Please find every line in the records below that contains the string "EDGE", matching case exactly, and copy each of those lines.

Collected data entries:
○ ○ ○ ○

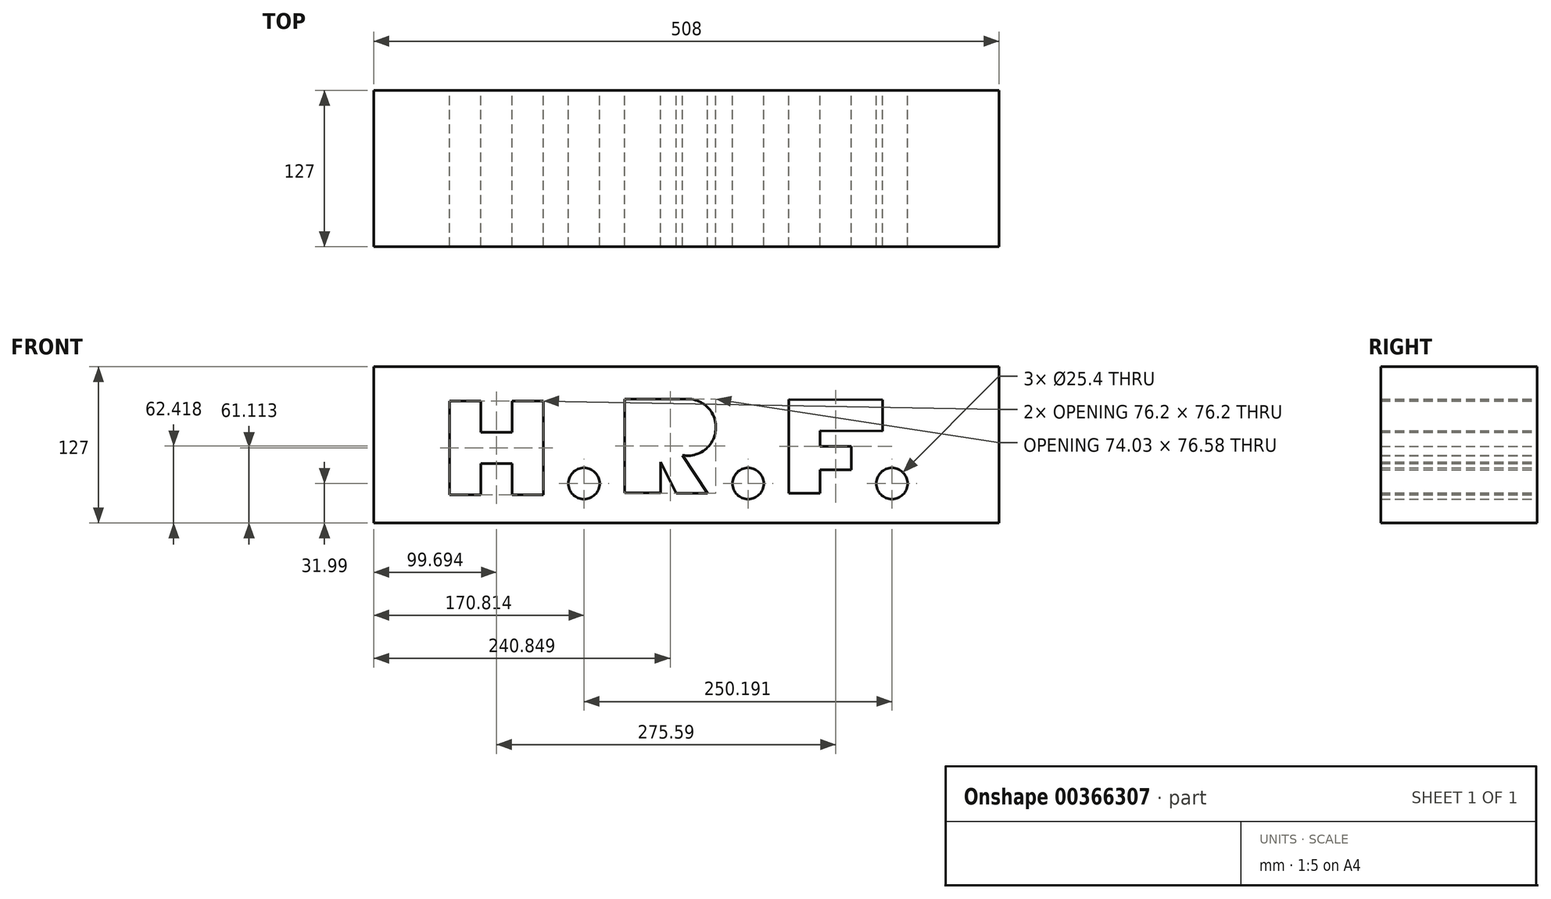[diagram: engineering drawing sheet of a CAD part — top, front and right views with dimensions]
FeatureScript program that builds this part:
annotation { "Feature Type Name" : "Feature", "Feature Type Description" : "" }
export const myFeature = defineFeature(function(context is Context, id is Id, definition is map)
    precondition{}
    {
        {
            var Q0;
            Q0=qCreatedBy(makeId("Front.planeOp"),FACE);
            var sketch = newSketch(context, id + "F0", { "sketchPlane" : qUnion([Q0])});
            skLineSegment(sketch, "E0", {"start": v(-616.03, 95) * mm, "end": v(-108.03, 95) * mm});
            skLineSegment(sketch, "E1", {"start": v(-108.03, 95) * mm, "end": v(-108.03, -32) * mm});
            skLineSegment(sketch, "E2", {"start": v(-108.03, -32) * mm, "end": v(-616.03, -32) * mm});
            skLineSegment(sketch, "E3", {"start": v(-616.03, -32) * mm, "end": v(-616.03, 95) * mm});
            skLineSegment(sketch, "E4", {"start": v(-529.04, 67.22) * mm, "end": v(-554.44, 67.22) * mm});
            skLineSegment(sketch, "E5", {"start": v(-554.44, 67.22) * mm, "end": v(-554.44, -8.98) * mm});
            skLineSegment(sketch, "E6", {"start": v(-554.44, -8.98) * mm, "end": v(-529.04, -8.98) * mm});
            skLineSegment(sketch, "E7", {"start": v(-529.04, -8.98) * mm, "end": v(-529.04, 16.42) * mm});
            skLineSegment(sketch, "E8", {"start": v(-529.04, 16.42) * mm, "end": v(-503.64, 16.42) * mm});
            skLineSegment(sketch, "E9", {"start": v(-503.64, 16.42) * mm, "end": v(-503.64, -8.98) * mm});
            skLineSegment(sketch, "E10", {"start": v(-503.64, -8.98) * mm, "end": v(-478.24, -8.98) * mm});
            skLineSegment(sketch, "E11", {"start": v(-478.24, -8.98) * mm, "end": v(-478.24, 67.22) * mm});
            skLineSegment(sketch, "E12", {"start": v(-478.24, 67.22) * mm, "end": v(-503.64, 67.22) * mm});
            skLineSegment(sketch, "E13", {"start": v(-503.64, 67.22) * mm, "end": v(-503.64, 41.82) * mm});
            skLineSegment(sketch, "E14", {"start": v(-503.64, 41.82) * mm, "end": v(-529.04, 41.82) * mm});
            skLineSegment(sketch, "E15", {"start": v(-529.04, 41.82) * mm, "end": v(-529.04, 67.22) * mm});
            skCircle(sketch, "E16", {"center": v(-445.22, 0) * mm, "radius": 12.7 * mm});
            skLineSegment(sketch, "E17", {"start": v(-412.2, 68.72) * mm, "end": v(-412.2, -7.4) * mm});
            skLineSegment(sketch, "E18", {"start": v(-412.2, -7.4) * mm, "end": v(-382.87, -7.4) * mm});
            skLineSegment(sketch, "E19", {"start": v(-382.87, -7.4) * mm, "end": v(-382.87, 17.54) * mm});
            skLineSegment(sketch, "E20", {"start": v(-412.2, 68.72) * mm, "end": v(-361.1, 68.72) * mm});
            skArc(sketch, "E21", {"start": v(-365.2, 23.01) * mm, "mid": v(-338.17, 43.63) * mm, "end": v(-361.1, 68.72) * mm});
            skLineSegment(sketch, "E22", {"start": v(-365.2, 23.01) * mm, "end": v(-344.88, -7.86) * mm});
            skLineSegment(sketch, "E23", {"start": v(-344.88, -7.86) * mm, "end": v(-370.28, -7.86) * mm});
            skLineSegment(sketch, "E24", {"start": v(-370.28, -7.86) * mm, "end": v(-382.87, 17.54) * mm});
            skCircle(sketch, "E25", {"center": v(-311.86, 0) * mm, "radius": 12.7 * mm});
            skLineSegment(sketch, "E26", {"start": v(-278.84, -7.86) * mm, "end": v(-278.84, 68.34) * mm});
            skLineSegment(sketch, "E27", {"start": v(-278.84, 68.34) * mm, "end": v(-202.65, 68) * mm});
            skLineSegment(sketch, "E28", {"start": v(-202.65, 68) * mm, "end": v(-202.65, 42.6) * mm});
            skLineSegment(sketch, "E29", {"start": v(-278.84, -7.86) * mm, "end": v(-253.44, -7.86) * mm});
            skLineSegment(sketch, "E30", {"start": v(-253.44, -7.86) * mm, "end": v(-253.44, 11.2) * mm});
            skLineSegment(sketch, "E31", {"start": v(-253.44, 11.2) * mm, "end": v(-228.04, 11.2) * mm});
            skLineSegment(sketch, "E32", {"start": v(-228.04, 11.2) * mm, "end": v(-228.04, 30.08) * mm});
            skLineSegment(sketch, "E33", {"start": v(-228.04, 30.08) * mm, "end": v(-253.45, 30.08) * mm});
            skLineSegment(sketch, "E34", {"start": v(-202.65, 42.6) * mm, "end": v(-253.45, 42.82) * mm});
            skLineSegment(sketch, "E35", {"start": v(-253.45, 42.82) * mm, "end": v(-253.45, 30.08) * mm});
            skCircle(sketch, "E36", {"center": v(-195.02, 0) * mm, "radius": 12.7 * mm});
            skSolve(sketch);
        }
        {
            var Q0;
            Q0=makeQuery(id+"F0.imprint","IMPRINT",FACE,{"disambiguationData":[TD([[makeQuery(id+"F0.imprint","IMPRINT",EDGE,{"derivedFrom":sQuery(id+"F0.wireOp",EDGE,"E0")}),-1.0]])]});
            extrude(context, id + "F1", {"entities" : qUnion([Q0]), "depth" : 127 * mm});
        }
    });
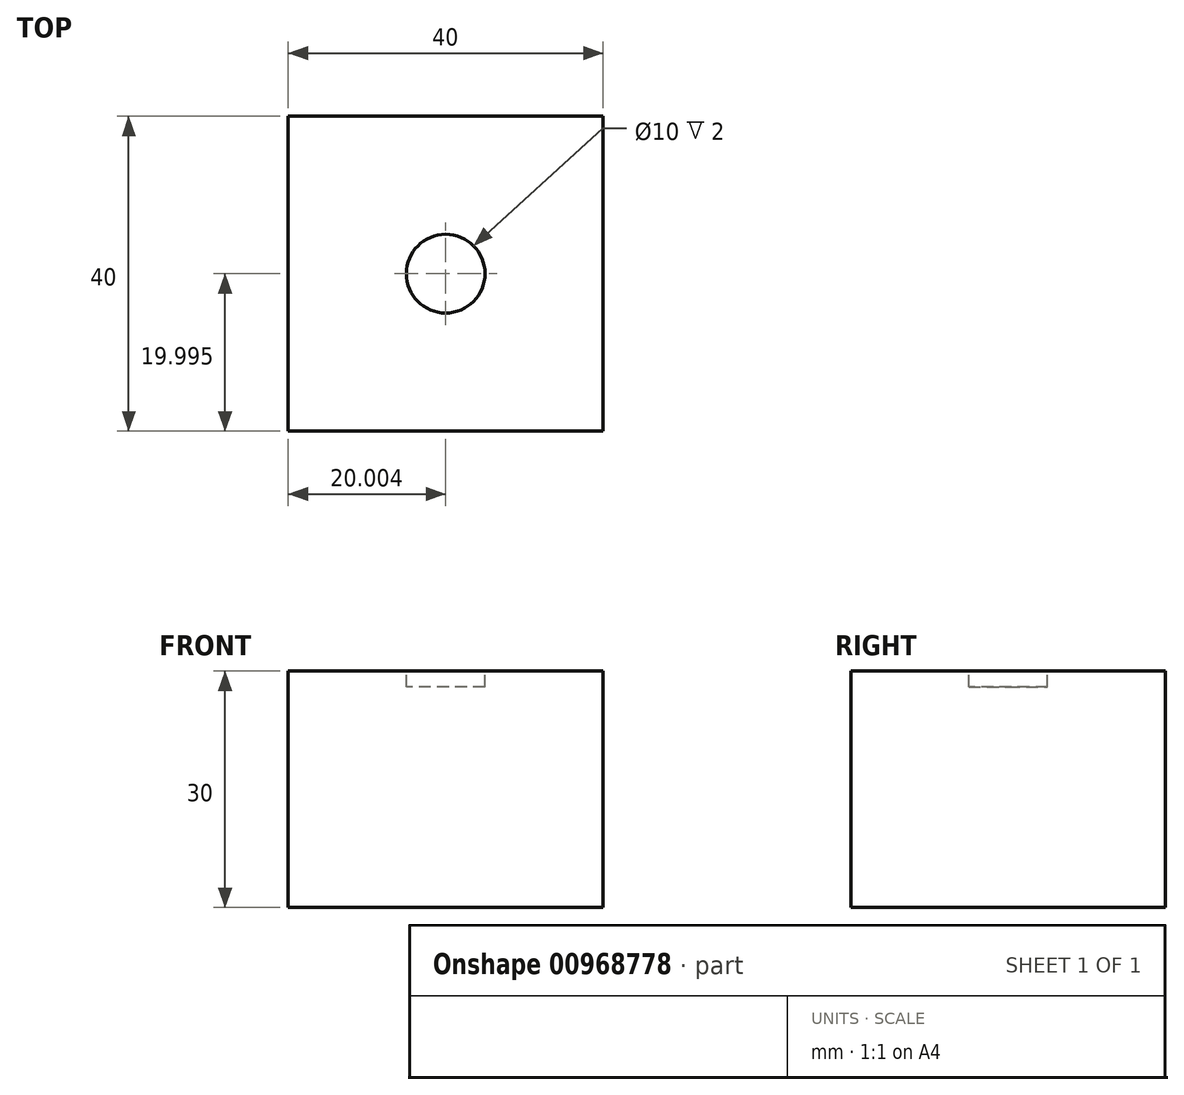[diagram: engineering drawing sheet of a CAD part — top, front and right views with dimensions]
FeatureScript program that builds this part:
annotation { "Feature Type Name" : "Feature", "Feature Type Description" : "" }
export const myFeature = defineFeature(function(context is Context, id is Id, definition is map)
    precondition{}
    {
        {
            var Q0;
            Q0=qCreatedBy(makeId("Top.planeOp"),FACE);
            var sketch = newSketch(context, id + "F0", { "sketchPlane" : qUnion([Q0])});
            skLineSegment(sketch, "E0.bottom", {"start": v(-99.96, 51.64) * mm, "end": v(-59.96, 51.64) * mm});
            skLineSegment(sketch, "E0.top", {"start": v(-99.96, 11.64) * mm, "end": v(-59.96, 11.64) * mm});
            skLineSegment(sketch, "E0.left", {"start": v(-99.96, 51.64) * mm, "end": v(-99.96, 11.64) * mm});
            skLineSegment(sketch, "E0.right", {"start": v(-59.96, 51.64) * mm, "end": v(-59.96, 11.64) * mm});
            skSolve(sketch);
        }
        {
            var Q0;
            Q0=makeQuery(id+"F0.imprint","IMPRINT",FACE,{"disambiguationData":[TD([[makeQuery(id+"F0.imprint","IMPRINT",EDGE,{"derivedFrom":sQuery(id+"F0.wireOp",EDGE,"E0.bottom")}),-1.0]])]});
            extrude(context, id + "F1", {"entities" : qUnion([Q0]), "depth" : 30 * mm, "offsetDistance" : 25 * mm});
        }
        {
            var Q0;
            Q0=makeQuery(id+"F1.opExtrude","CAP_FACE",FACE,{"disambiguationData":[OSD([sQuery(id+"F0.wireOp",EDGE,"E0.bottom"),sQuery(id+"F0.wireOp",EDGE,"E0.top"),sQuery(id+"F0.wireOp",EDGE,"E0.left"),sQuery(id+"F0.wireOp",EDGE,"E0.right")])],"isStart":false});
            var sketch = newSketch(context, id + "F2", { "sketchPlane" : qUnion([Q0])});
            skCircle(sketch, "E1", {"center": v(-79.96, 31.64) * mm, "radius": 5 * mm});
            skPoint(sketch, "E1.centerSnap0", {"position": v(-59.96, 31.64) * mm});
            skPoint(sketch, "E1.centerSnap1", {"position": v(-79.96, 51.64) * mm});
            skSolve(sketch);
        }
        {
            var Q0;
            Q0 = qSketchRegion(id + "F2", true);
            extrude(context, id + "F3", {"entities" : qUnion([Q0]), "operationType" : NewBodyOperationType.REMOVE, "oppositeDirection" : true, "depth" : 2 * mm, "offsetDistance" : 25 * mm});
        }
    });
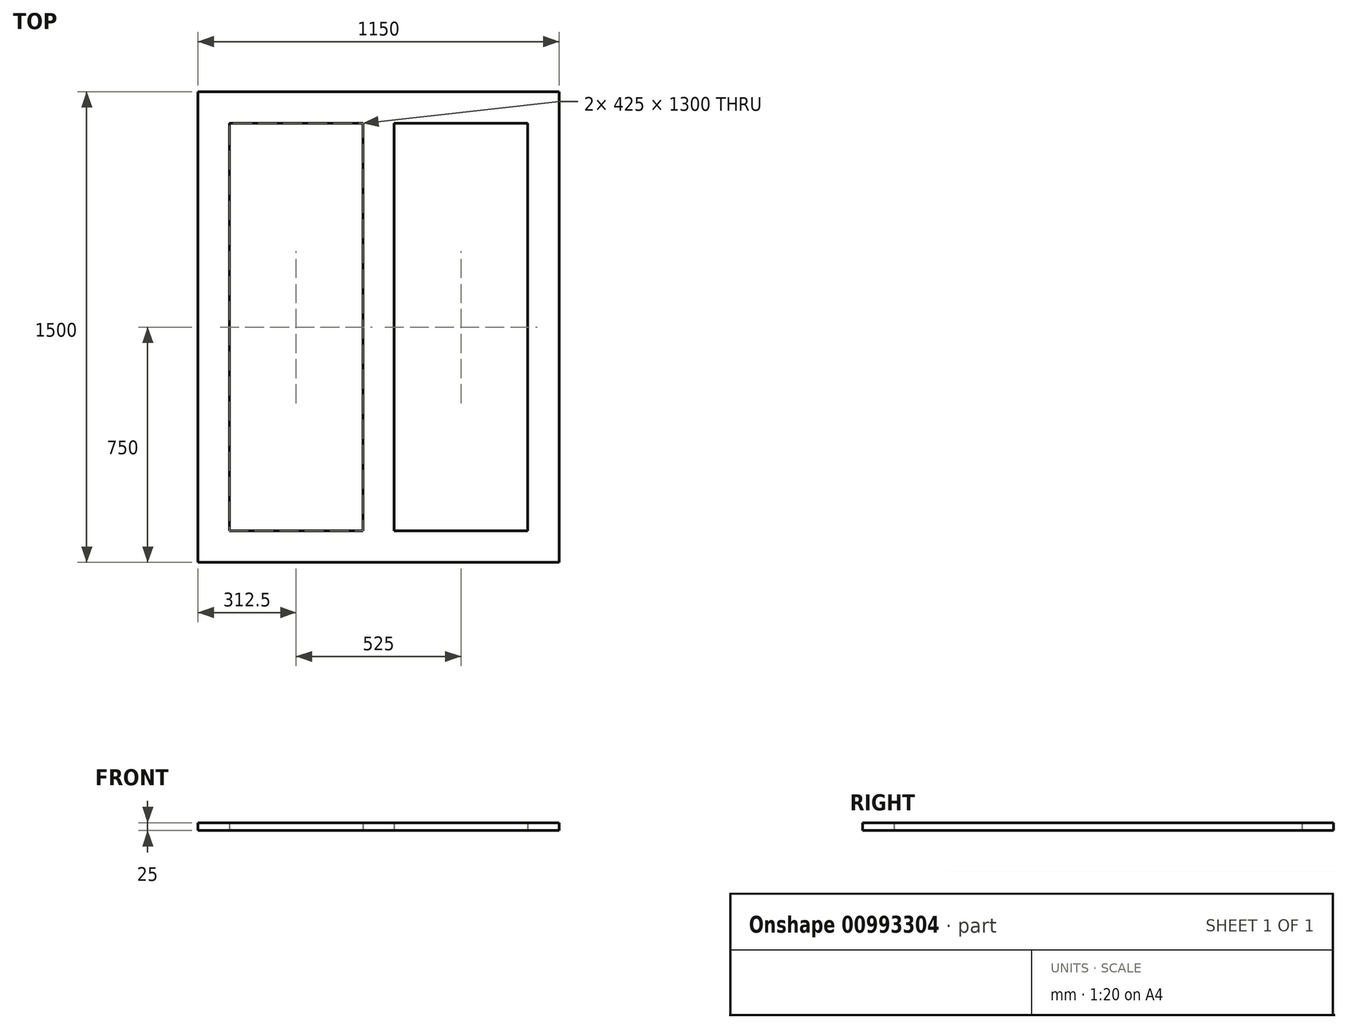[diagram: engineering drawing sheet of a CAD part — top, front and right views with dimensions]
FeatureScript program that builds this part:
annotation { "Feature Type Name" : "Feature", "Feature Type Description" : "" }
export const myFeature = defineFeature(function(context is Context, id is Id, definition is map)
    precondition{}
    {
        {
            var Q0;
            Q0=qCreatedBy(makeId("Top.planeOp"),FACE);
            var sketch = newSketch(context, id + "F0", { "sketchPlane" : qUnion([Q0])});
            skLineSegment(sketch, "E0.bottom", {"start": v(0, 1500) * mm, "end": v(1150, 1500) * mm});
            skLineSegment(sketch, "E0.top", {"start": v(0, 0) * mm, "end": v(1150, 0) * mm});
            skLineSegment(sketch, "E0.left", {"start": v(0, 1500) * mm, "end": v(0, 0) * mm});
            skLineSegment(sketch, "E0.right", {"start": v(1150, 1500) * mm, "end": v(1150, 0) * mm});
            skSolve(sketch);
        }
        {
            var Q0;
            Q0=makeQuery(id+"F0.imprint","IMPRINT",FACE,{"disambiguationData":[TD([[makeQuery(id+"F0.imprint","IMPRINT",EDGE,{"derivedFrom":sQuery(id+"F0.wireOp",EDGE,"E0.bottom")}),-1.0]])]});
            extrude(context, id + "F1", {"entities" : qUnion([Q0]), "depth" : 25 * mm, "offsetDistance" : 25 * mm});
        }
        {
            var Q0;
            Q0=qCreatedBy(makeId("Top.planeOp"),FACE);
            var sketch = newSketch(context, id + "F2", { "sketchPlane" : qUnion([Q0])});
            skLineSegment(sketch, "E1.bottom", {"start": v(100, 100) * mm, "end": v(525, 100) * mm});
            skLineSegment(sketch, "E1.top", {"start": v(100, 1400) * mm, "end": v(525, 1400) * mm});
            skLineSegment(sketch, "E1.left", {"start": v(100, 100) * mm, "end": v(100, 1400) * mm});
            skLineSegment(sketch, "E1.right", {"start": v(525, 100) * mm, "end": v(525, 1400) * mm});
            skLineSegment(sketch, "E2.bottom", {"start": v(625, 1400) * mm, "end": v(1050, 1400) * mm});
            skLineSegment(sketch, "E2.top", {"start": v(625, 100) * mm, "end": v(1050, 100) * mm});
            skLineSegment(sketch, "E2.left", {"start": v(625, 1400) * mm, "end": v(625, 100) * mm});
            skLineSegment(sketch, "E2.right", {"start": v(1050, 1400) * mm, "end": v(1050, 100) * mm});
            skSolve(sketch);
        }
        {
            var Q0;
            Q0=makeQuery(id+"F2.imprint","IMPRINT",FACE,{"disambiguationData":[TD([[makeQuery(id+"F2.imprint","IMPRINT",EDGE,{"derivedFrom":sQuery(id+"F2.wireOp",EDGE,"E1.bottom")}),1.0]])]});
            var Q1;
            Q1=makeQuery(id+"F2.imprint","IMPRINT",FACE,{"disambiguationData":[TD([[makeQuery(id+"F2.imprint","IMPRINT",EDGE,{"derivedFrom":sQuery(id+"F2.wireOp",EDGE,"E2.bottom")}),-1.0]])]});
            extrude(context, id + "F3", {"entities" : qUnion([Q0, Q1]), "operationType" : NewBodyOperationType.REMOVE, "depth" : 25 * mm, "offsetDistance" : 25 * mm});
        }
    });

○ ○ ○ ○

Reply:
            Q0=makeQuery(id+"F0.imprint","IMPRINT",FACE,{"disambiguationData":[TD([[makeQuery(id+"F0.imprint","IMPRINT",EDGE,{"derivedFrom":sQuery(id+"F0.wireOp",EDGE,"E0")}),-1.0]])]});
            Q0=makeQuery(id+"F0.imprint","IMPRINT",FACE,{"disambiguationData":[TD([[makeQuery(id+"F0.imprint","IMPRINT",EDGE,{"derivedFrom":sQuery(id+"F0.wireOp",EDGE,"E0.bottom")}),-1.0]])]});
            Q0=makeQuery(id+"F1.opExtrude","CAP_FACE",FACE,{"disambiguationData":[OSD([sQuery(id+"F0.wireOp",EDGE,"E0.bottom"),sQuery(id+"F0.wireOp",EDGE,"E0.top"),sQuery(id+"F0.wireOp",EDGE,"E0.left"),sQuery(id+"F0.wireOp",EDGE,"E0.right")])],"isStart":false});
            Q0=makeQuery(id+"F0.imprint","IMPRINT",FACE,{"disambiguationData":[TD([[makeQuery(id+"F0.imprint","IMPRINT",EDGE,{"derivedFrom":sQuery(id+"F0.wireOp",EDGE,"E0.bottom")}),-1.0]])]});
            Q0=makeQuery(id+"F2.imprint","IMPRINT",FACE,{"disambiguationData":[TD([[makeQuery(id+"F2.imprint","IMPRINT",EDGE,{"derivedFrom":sQuery(id+"F2.wireOp",EDGE,"E1.bottom")}),1.0]])]});
            Q1=makeQuery(id+"F2.imprint","IMPRINT",FACE,{"disambiguationData":[TD([[makeQuery(id+"F2.imprint","IMPRINT",EDGE,{"derivedFrom":sQuery(id+"F2.wireOp",EDGE,"E2.bottom")}),-1.0]])]});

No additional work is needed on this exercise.